How do you solve and write the following in interval notation: #y <3# or #3y + 4 > -5#?

1 Answer
Jan 18, 2018

#( -oo , 3 ) uu ( -3, oo )#

Explanation:

Let's solve this one component at a time

#* * * * * * * * * * * * * * * * * * * * * * *#

#y < 3 # is saying that #y# is less than -- but not including -- #3#. So we just need to convey that same information in interval notation.

First, do we use #( color(white)(.) )# or #[ color(white)(.) ]#? Well, we aren't including #3#, so we use #( color(white)(.) )#.

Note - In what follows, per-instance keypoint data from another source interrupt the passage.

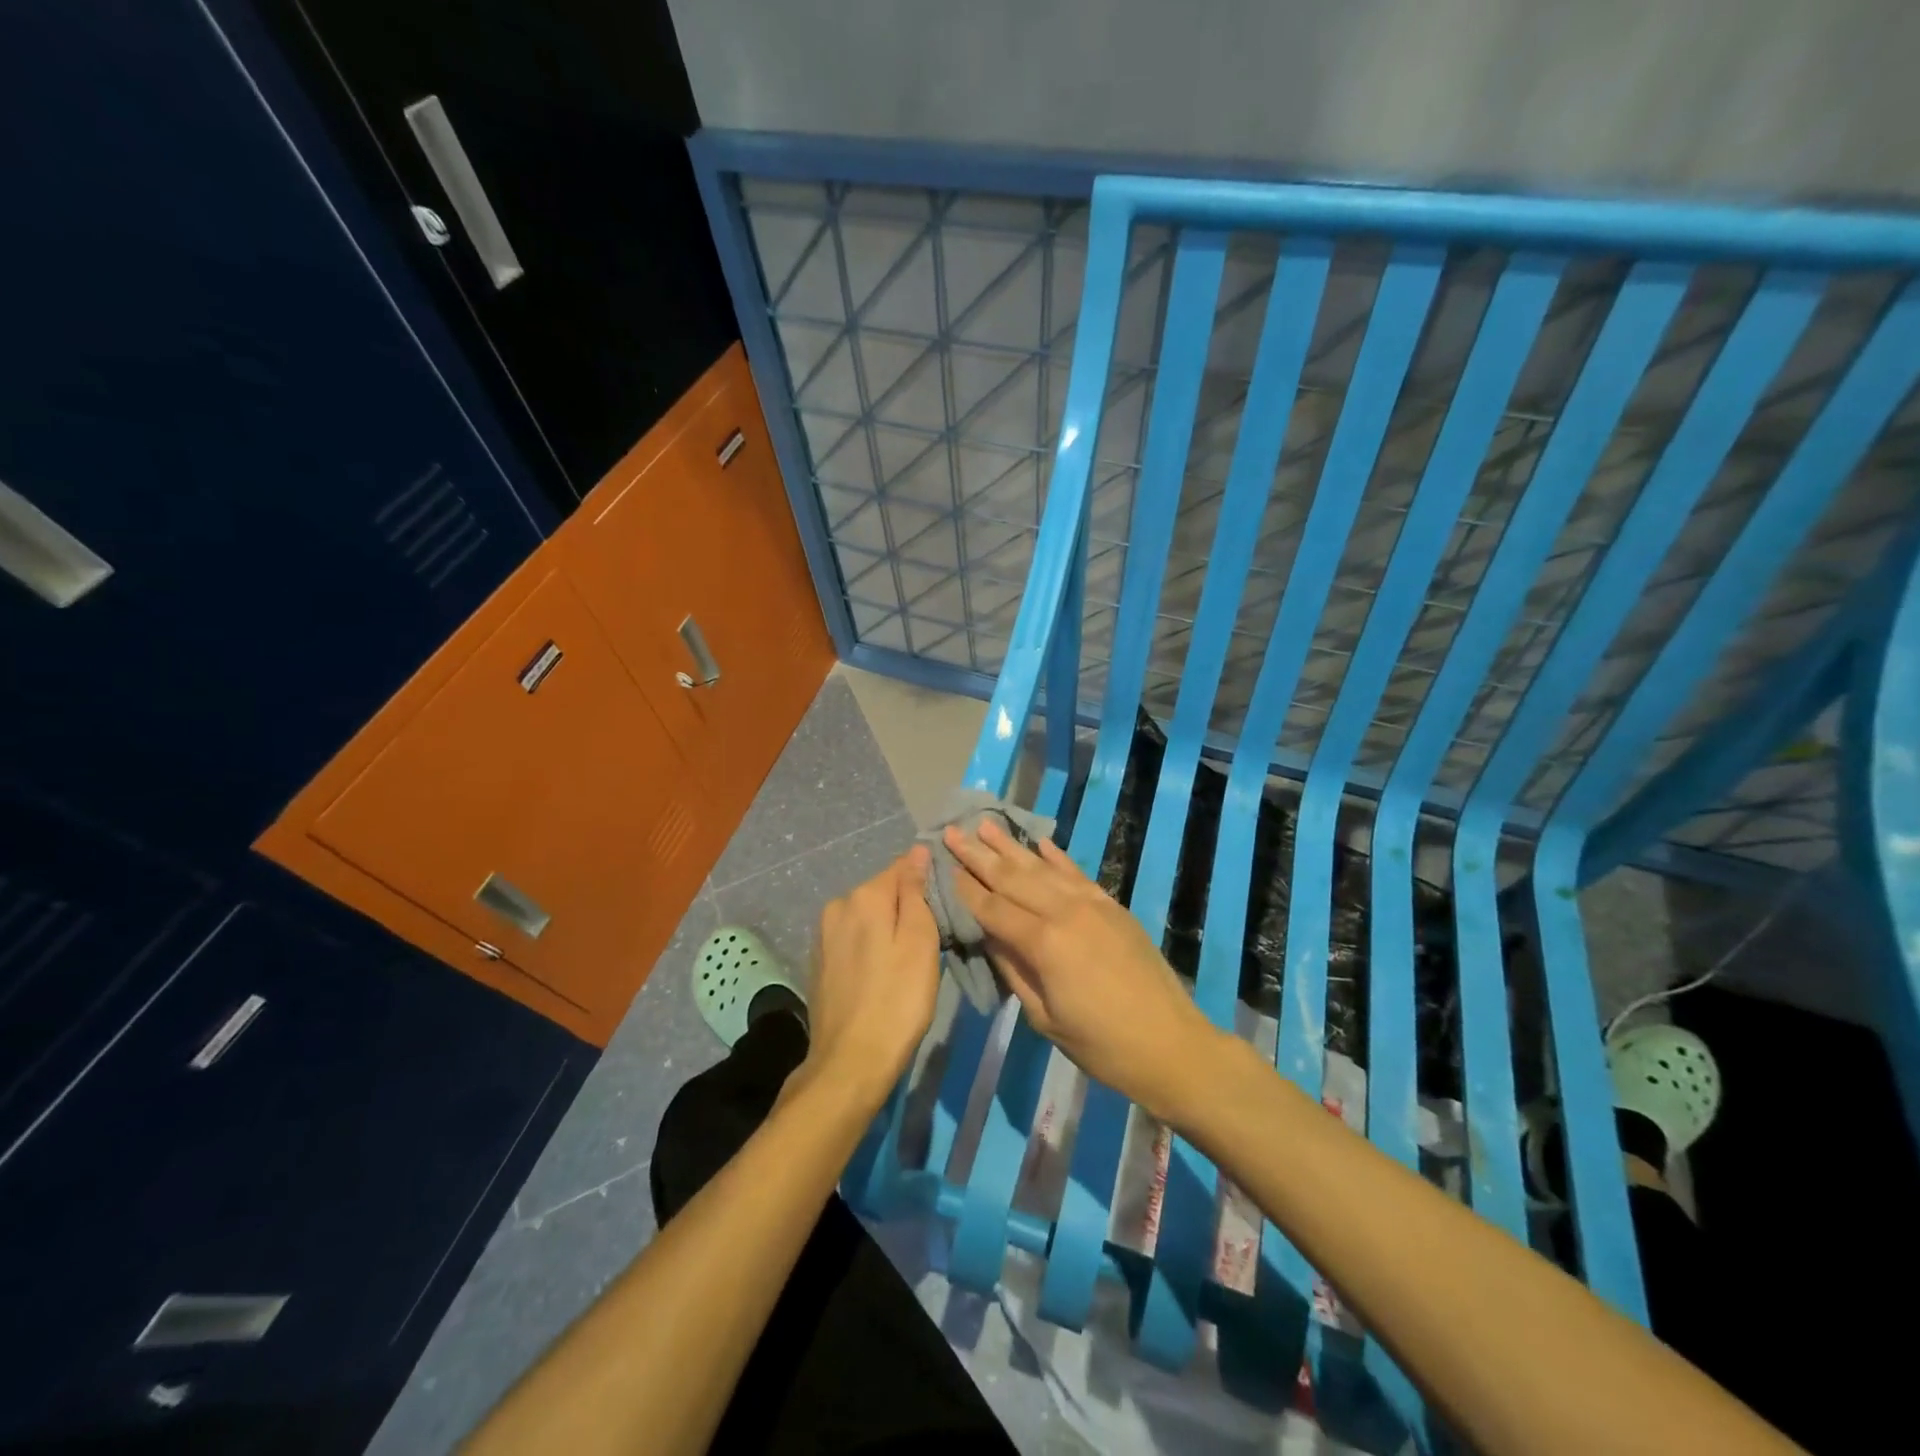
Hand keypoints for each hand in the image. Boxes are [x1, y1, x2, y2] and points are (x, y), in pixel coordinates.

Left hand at [801, 847, 940, 1111]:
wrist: (850, 1062)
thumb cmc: (898, 1000)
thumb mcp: (920, 942)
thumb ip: (916, 892)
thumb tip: (916, 852)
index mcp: (863, 896)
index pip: (902, 867)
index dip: (927, 881)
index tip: (946, 905)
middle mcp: (837, 906)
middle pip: (883, 892)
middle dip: (907, 907)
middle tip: (932, 939)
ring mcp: (823, 935)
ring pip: (868, 917)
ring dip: (888, 928)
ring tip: (909, 960)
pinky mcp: (819, 962)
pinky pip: (854, 939)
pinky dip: (871, 947)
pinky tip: (883, 974)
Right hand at [943, 820, 1221, 1120]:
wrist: (1171, 1044)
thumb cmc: (1101, 1045)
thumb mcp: (1045, 1017)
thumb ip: (1013, 969)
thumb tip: (988, 935)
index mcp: (1044, 943)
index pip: (992, 908)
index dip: (966, 888)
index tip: (942, 864)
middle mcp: (1065, 911)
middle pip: (1013, 878)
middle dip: (979, 855)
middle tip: (951, 831)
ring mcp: (1092, 904)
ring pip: (1042, 867)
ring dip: (1011, 846)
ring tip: (985, 825)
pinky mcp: (1112, 905)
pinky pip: (1076, 873)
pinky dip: (1056, 856)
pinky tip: (1039, 842)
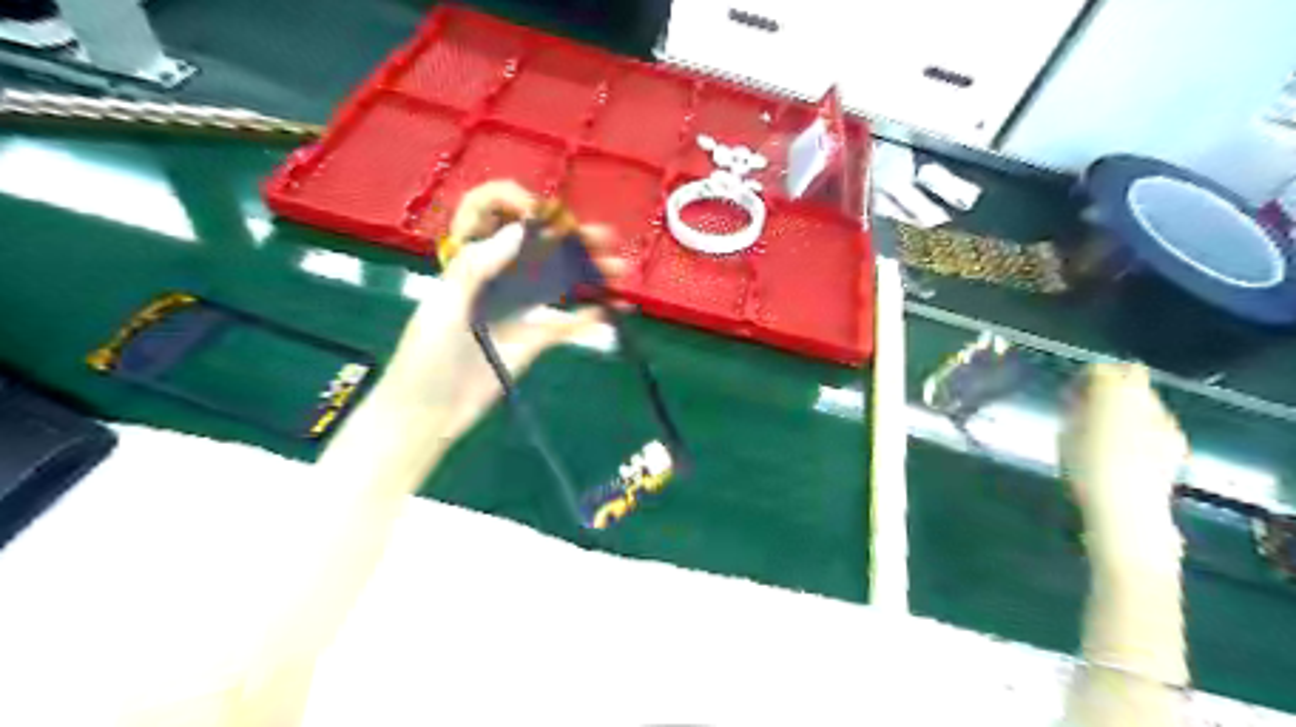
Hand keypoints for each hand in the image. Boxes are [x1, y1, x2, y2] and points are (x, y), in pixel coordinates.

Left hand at [374, 180, 621, 444]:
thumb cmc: (426, 357)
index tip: (539, 215)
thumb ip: (478, 268)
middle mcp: (498, 280)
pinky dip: (589, 316)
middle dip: (570, 238)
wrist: (430, 412)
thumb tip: (521, 230)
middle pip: (538, 248)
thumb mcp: (445, 308)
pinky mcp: (533, 340)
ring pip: (558, 282)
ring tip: (617, 269)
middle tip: (602, 238)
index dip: (513, 205)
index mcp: (469, 264)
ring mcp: (519, 310)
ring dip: (588, 273)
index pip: (490, 217)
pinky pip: (566, 323)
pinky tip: (612, 311)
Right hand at [1056, 363, 1186, 562]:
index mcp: (1112, 393)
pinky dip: (1142, 424)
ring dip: (1127, 404)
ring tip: (1107, 427)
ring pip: (1145, 398)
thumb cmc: (1085, 469)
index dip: (1083, 377)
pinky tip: (1127, 445)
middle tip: (1090, 403)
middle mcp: (1143, 400)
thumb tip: (1078, 400)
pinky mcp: (1176, 442)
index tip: (1070, 393)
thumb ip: (1074, 410)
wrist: (1126, 509)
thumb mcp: (1065, 434)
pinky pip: (1155, 421)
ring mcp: (1164, 421)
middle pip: (1131, 374)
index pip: (1100, 369)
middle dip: (1112, 384)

Now, what do we do with the #3#? Well, are we starting at #3# or is it our end point? Are we saying that we go from #3# to infinity or from (negative) infinity to #3#? In our case, we're going from infinity to #3# and #3# is our greatest value. So since we stop at #3#, we put #3# last in the parentheses.

#( -oo , 3 )#

#color(white)#

#* * * * * * * * * * * * * * * * * * * * * * *#

Now let's do the other one

#3y+4 > -5#

first, we ought to get #y# on the right side of the sign:

#3y > -9#

#y > -3#

Now we go through the same process as before:

#( color(white)(.) )# or #[ color(white)(.) ]#?

Not including #-3# so we'll use #( color(white)(.) )#

This says that #y# is larger than #-3#, or that #y# goes from #-3# to infinity

#( -3, oo )#

#* * * * * * * * * * * * * * * * * * * * * * *#

Now we put these together. it's pretty simple. We just need to figure out if we use #uu# or #nn#?

I like to remember #annd# ( and ). Well in our case, we were told "or", so we should use #uu#

Our final answer is #( -oo , 3 ) uu ( -3, oo )#